Может быть, Прасковья Ефимовна угадала мысли Гриши. Чтобы задобрить его, она стала с ним еще ласковее и подала полную тарелку малины со сливками.
Гриша начал:
— Да я уж ел…
Но Саша вспыхнула и сделала знак молчать. Молодой человек увидел, что надо быть в заговоре не только с Прасковьей Ефимовной против ее мужа, но и с Сашей против Прасковьи Ефимовны.
— Не любите малины? — спросила купчиха.— А стакан сливок? Кушание с булочкой!
Гриша вздохнул, как Иван Матвеевич.
— Не хотите? Насильно мил не будешь. Ганичка, выпей сливочек, выпей, милая. Что глазки у тебя сегодня как будто запали?
Ганичка взяла стакан, прикрыла его куском хлеба и ушла.
— Кошкам понесла,— заметила Саша.— Увидите, так умрете от смеха.
— Нехорошо смеяться над сестрой,— возразила Прасковья Ефимовна.— Ты маленькая была — тоже глупости делала.
— Ганичка не маленькая.
— Женихи наши еще не подросли,— с улыбкой произнесла Прасковья Ефимовна и взглянула на Гришу.— Мотька, убирай посуду.
Ганичка, прибежав в свою комнату, накрыла детский столик салфеткой, поставила кукольный сервиз и разлила сливки по блюдечкам. С разных сторон к ней подбежали кошки. Она усадила их, как детей, и стала кормить. Кошки взбирались на стол и опрокидывали посуду, но Ганичка торопливо водворяла порядок и драла шалунов за уши. Саша привела Гришу посмотреть на кошачий чай. Ганичка застыдилась и спрятала лицо в подушки.
— Видите — дура,— сказала Саша.— А мама сделала намек!..
V
День прошел. В восемь часов был подан ужин. Поглаживая бороду, Иван Матвеевич сел, и на Гришу снова посыпались усиленные приглашения есть. Аппетит Подковы служил подтверждением, что в деревне люди едят втрое и даже вчетверо больше, чем в городе.
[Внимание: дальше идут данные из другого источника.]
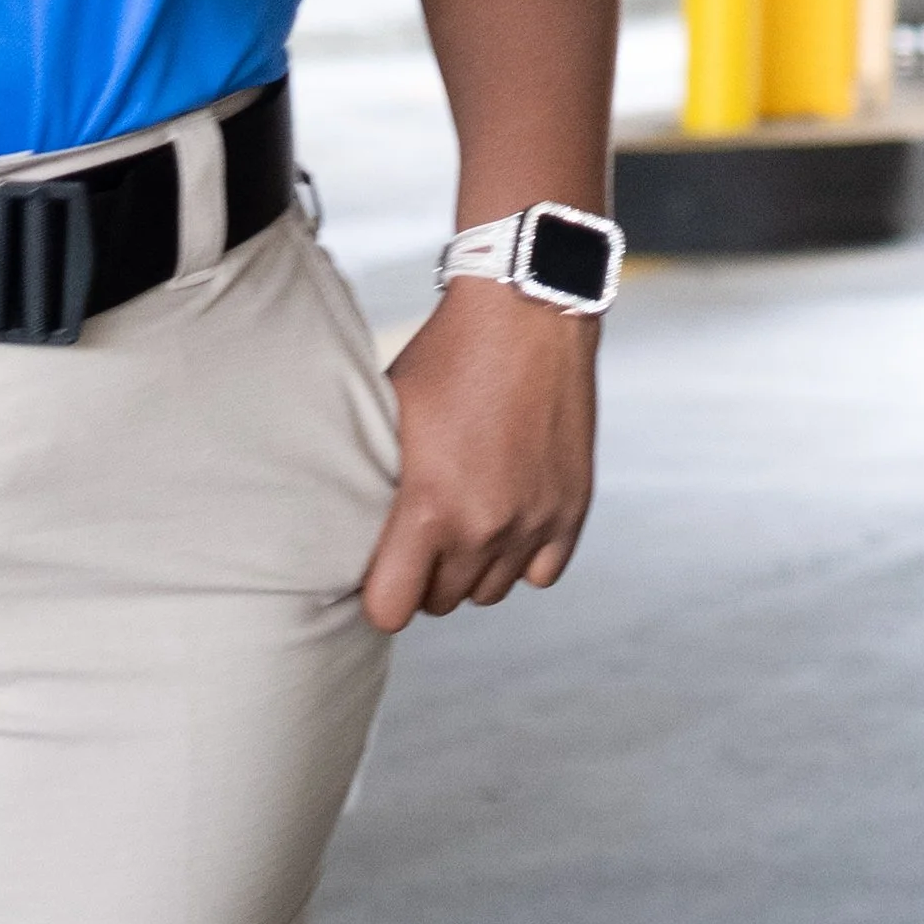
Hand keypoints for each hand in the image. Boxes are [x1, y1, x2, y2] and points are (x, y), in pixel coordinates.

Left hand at [361, 277, 596, 632]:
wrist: (526, 313)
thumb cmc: (446, 355)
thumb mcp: (388, 415)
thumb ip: (376, 485)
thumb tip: (351, 531)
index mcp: (429, 507)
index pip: (391, 610)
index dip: (379, 594)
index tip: (376, 572)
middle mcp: (485, 526)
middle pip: (441, 603)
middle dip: (423, 577)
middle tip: (416, 536)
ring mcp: (534, 522)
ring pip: (490, 592)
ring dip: (470, 568)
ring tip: (460, 521)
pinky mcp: (571, 510)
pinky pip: (540, 573)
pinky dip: (520, 557)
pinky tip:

Уничтожив цыплят, купец проглотил миску вареников. Наконец он стал зевать. К его руке подошли домочадцы: он благословил их и попрощался с Гришей.
— У нас ложатся рано,— сказал он.— Здоровее будем! А-а-а!
— А-а-а! — зевнул Колька.
На диване в гостиной Мотька постелила постель. Гриша не привык так рано ложиться. Мертвая тишина, водворившаяся в доме, угнетала его. Он раскрыл книгу, пробежал несколько страниц и ничего не понял. ‘Растительная жизнь деревни уже начинает притуплять мои нервы’,— подумал он. При тусклом свете стеаринового огарка желтая гостиная казалась больше, просторнее, и ночной мотылек, бившийся о верхнюю оконницу или делавший круги около огня, придавал фантастический оттенок обстановке, напоминавшей о былых временах помещичьей роскоши.
Гриша взял карандаш, ему захотелось записать впечатления дня. Еще утром он был дома, в родном гнезде, а вот совсем другие лица, совсем другая жизнь, другие интересы. Ему живо представилась Саша с разорванным рукавом.
Карандаш забегал по бумаге. Но вместо впечатлений дня Гриша стал сочинять стихи.